Extract every line of text from the listing below word for word, and drop the bracketed placeholder lines that mark each picture.
###
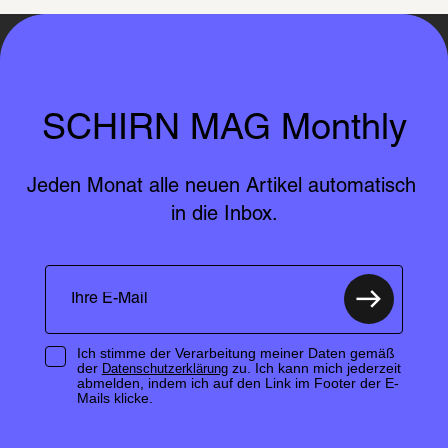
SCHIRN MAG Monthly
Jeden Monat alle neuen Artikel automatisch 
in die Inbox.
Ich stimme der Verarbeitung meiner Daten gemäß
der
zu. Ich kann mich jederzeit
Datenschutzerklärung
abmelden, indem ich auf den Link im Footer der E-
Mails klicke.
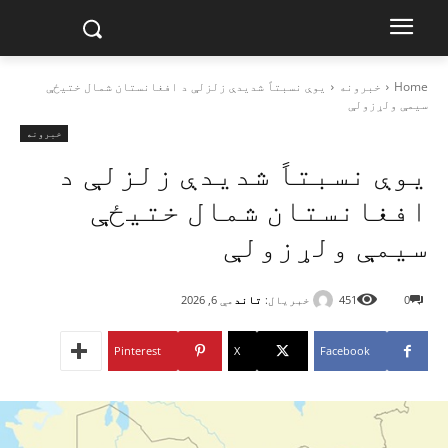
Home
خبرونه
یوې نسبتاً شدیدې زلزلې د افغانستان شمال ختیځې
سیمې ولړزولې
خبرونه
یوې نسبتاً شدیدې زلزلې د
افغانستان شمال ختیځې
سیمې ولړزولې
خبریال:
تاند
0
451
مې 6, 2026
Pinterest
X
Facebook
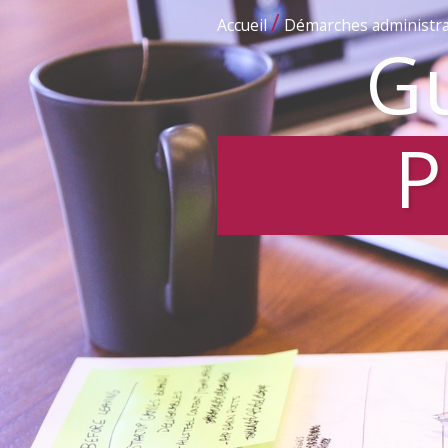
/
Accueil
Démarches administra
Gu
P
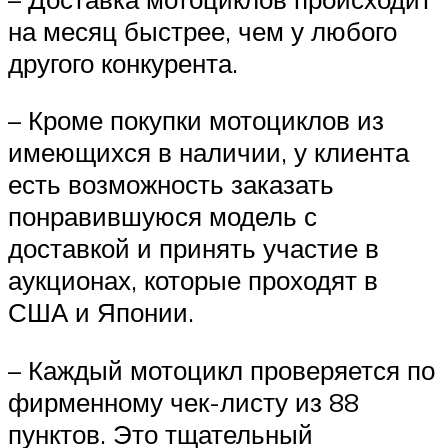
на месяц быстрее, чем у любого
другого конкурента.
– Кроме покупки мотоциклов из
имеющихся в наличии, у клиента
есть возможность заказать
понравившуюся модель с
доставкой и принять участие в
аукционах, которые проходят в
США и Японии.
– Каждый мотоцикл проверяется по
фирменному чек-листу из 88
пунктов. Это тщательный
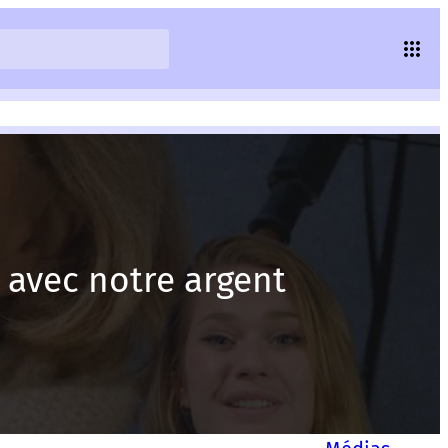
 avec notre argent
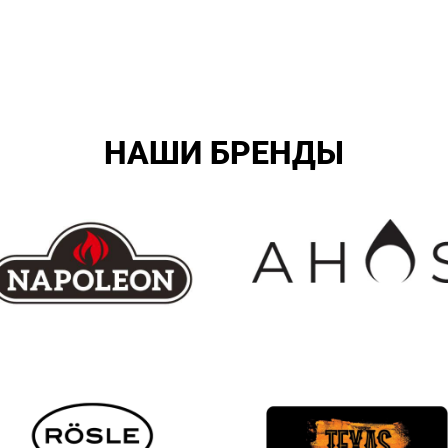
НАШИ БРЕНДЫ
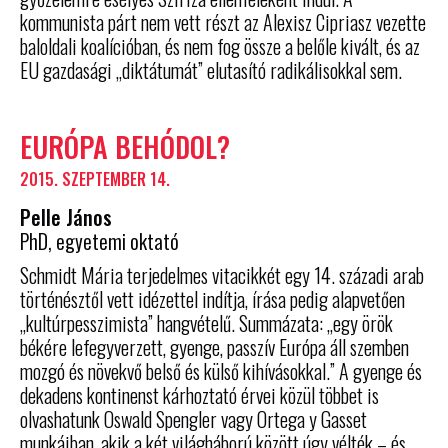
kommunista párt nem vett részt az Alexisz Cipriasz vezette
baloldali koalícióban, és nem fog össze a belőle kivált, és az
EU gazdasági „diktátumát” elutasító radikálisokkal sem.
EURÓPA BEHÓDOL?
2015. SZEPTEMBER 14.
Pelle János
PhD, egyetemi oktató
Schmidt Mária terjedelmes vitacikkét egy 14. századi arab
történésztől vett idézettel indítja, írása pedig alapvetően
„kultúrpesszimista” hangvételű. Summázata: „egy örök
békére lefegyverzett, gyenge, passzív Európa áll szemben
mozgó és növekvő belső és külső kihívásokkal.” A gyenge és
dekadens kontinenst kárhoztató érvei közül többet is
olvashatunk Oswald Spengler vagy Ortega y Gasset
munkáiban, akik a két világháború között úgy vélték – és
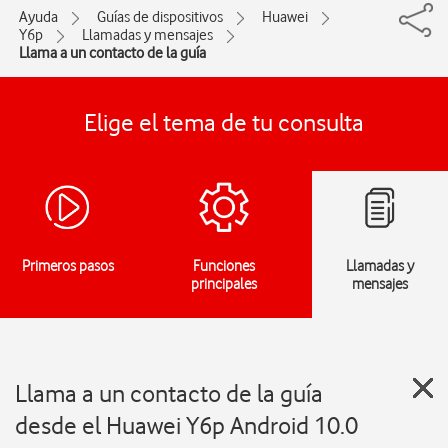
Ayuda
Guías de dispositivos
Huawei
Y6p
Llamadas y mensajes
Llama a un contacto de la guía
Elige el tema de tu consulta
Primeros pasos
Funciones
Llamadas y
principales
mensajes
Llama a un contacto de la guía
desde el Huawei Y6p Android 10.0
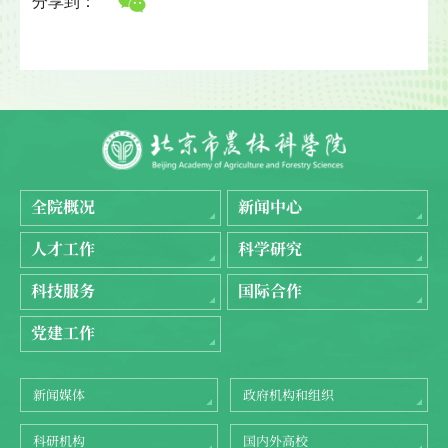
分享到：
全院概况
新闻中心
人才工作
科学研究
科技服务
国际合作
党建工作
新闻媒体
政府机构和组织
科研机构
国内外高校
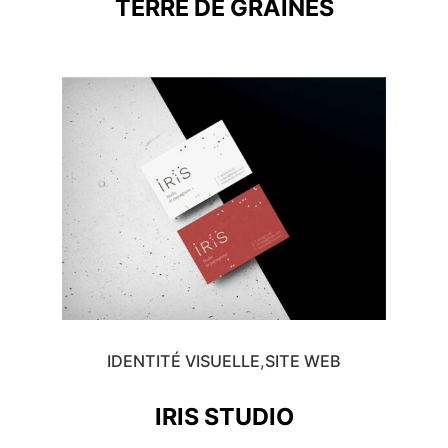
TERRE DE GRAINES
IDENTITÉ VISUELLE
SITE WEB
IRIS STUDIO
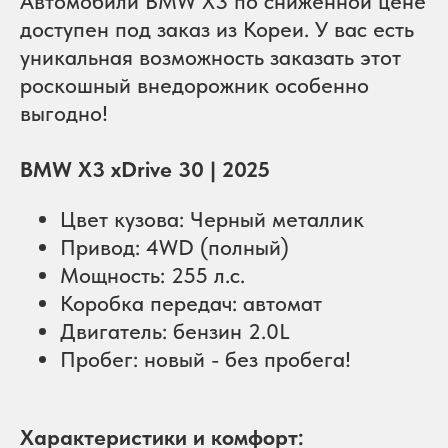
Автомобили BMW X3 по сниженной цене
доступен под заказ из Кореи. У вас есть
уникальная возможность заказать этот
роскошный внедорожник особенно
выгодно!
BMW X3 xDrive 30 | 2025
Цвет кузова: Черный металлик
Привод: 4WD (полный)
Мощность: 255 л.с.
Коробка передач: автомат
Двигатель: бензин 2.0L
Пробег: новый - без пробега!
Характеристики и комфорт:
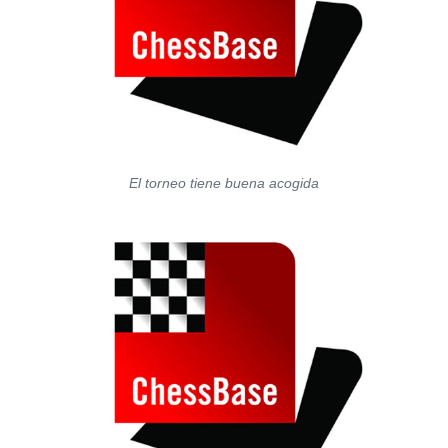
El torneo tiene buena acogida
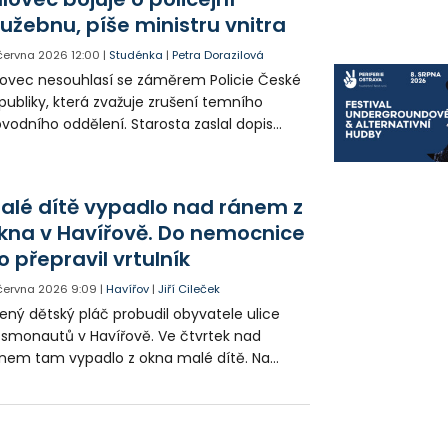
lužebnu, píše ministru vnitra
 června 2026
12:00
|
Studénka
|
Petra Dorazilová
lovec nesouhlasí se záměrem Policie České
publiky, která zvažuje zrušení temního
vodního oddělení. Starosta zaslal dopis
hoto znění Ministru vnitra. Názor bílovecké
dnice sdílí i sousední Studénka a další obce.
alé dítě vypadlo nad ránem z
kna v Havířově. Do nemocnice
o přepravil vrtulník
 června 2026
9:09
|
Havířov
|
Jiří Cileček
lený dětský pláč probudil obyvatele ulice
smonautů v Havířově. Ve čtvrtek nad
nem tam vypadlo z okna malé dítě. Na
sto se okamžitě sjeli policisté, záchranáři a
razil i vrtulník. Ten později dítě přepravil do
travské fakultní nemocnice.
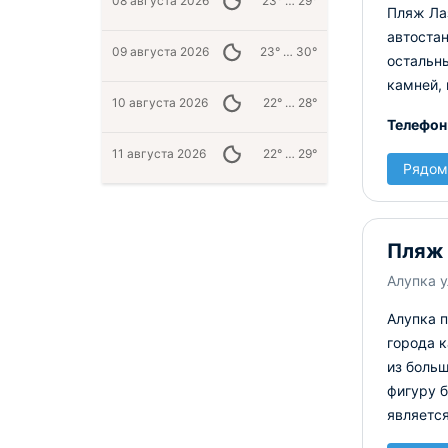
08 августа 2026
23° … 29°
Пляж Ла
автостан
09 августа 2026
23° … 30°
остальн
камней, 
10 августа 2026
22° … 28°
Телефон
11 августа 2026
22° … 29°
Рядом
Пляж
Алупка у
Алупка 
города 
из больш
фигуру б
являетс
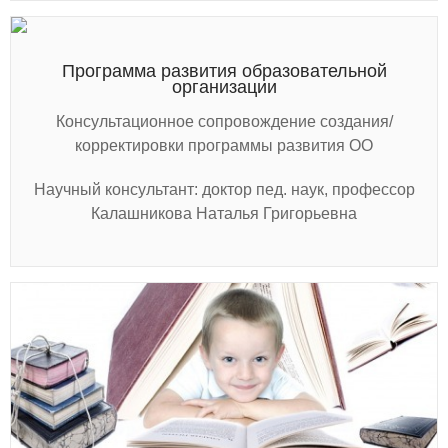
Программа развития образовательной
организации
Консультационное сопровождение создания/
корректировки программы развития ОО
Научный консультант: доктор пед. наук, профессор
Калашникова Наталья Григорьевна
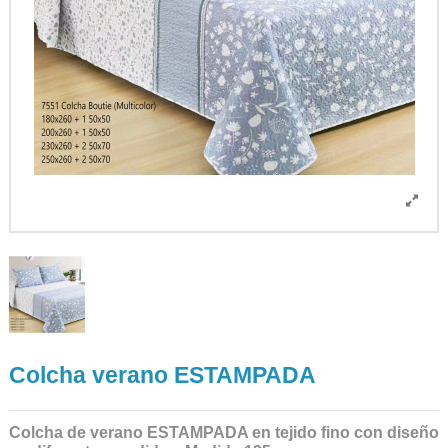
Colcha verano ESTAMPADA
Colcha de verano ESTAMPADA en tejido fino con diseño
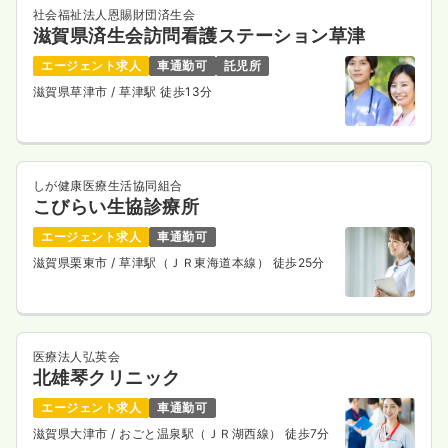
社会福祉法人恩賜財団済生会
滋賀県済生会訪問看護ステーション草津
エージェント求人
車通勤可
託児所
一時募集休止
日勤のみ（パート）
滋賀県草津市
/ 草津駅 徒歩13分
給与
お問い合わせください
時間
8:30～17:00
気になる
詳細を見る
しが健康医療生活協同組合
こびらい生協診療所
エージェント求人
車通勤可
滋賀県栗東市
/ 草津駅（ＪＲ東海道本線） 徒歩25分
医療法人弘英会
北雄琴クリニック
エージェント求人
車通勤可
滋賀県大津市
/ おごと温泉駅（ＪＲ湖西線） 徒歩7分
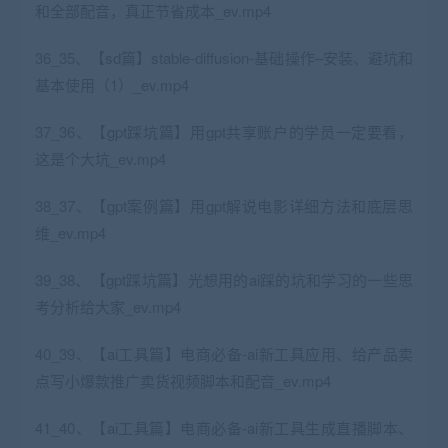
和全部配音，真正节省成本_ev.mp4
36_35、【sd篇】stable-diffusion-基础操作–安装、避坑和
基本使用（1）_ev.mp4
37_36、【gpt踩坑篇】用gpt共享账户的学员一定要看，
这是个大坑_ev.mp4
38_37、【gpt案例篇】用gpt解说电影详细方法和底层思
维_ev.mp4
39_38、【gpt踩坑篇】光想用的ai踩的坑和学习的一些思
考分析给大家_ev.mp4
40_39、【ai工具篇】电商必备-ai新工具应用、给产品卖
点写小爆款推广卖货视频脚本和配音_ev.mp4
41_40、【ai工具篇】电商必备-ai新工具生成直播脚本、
###
PROBLEM SOLUTION:
SCHIRN MAG Monthly
Jeden Monat alle neuen Artikel automatisch 
in die Inbox.
Ich stimme der Verarbeitung meiner Daten gemäß
der
zu. Ich kann mich jederzeit
Datenschutzerklärung
abmelden, indem ich auf den Link im Footer der E-
Mails klicke.
Home
خبرونه
یوې نسبتاً شدیدې زلزلې د افغانستان شمال ختیځې
سیمې ولړزولې
خبرونه
یوې نسبتاً شدیدې زلزلې د
افغانستان شمال ختیځې
سیمې ولړزولې
خبریال:
تاند
0
451
مې 6, 2026
Pinterest
X
Facebook
/
Accueil
Démarches administra
Gu
P
на месяц быстрее, чем у любого
другого конкурента.
– Кроме покупки мотоциклов из
имеющихся в наличии, у клиента
есть возможность заказать
понравившуюся модель с
доставкой и принять участие в
аукционах, которые проходят в
США и Японии.
– Каждый мотоцикл проверяется по
фирменному чек-листу из 88
пунктов. Это тщательный
 avec notre argent
НАШИ БРЕНДЫ
kommunista párt nem vett részt az Alexisz Cipriasz vezette
baloldali koalícióban, és nem fog össze a belőle kivált, és az
EU gazdasági „diktátumát” elutasító radikálisokkal sem.
EURÓPA BEHÓDOL?
2015. SZEPTEMBER 14.
Pelle János
PhD, egyetemi oktató
Schmidt Mária terjedelmes vitacikkét egy 14. századi arab
történésztől vett idézettel indítja, írása pedig alapvetően
„kultúrpesszimista” hangvételű. Summázata: „egy örök
békére lefegyverzett, gyenge, passzív Európa áll szemben
mozgó és növekvő belső és külső kihívásokkal.” A gyenge és
dekadens kontinenst kárhoztató érvei közül többet is
olvashatunk Oswald Spengler vagy Ortega y Gasset
munkáiban, akik a két világháború között úgy vélték – és
Ayuda
Guías de dispositivos
Huawei
Y6p
Llamadas y mensajes
Llama a un contacto de la guía
Elige el tema de tu consulta
Primeros pasos
Funciones
Llamadas y
principales
mensajes
Llama a un contacto de la guía
desde el Huawei Y6p Android 10.0
分享到：
全院概况
新闻中心
人才工作
科学研究
科技服务
国际合作
党建工作
新闻媒体
政府机构和组织
科研机构
国内外高校
TERRE DE GRAINES
IDENTITÉ VISUELLE
SITE WEB
IRIS STUDIO
Автомобили BMW X3 по сниженной цене
доступен под заказ из Кореи. У вас есть
уникальная возможность заказать этот
роскошный внедорожник особенно
выгодно!
BMW X3 xDrive 30 | 2025
Цвет кузова: Черный металлик
Привод: 4WD (полный)
Мощность: 255 л.с.
Коробка передач: автомат
Двигатель: бензин 2.0L
Пробег: новый - без пробега!
Характеристики и комфорт:
El torneo tiene buena acogida
lužebnu, píše ministru vnitra
 června 2026
12:00
|
Studénka
|
Petra Dorazilová
lovec nesouhlasí se záměrem Policie České
publiky, která zvažuje zrušení temního
vodního oddělení. Starosta zaslal dopis
hoto znění Ministru vnitra. Názor bílovecké
dnice sdílí i sousední Studénka a další obce.
alé dítě vypadlo nad ránem z
kna v Havířově. Do nemocnice
o přepravil vrtulník
 června 2026
9:09
|
Havířov
|
Jiří Cileček
lený dětský pláč probudil obyvatele ulice
smonautů v Havířově. Ve čtvrtek nad
nem tam vypadlo z okna malé dítě. Na
sto se okamžitě sjeli policisté, záchranáři a
razil i vrtulník. Ten později dítě přepravil do
travské fakultní nemocnice.
08 августа 2026
23° … 29°
Пляж Ла
автостан
09 августа 2026
23° … 30°
остальн
камней, 
10 августа 2026
22° … 28°
Телефон
11 августа 2026
22° … 29°
Рядом
Пляж
Алупка у
Алупка 
города 
из больш
фигуру б
являетс
Программа развития образовательной
организации
Консультационное сопровождение создания/
корректировки программы развития ОО
Научный консультант: доктор пед. наук, профессор
Калашникова Наталья Григорьевна
Colcha verano ESTAMPADA
Colcha de verano ESTAMPADA en tejido fino con diseño
社会福祉法人恩賜財団済生会
滋賀県済生会訪問看護ステーション草津
エージェント求人
車通勤可
託児所
一時募集休止
日勤のみ（パート）
滋賀県草津市
/ 草津駅 徒歩13分
給与
お問い合わせください
時間
8:30～17:00
気になる
詳細を見る
しが健康医療生活協同組合
こびらい生協診療所
エージェント求人
車通勤可
滋賀県栗東市
/ 草津駅（ＪＲ東海道本線） 徒歩25分
医療法人弘英会
北雄琴クリニック
エージェント求人
車通勤可
滋賀県大津市
/ おごと温泉駅（ＪＲ湖西線） 徒歩7分
和全部配音，真正节省成本_ev.mp4
36_35、【sd篇】stable-diffusion-基础操作–安装、避坑和
基本使用（1）_ev.mp4
37_36、【gpt踩坑篇】用gpt共享账户的学员一定要看，
这是个大坑_ev.mp4
38_37、【gpt案例篇】用gpt解说电影详细方法和底层思
维_ev.mp4
39_38、【gpt踩坑篇】光想用的ai踩的坑和学习的一些思
考分析给大家_ev.mp4
40_39、【ai工具篇】电商必备-ai新工具应用、给产品卖
点写小爆款推广卖货视频脚本和配音_ev.mp4
41_40、【ai工具篇】电商必备-ai新工具生成直播脚本、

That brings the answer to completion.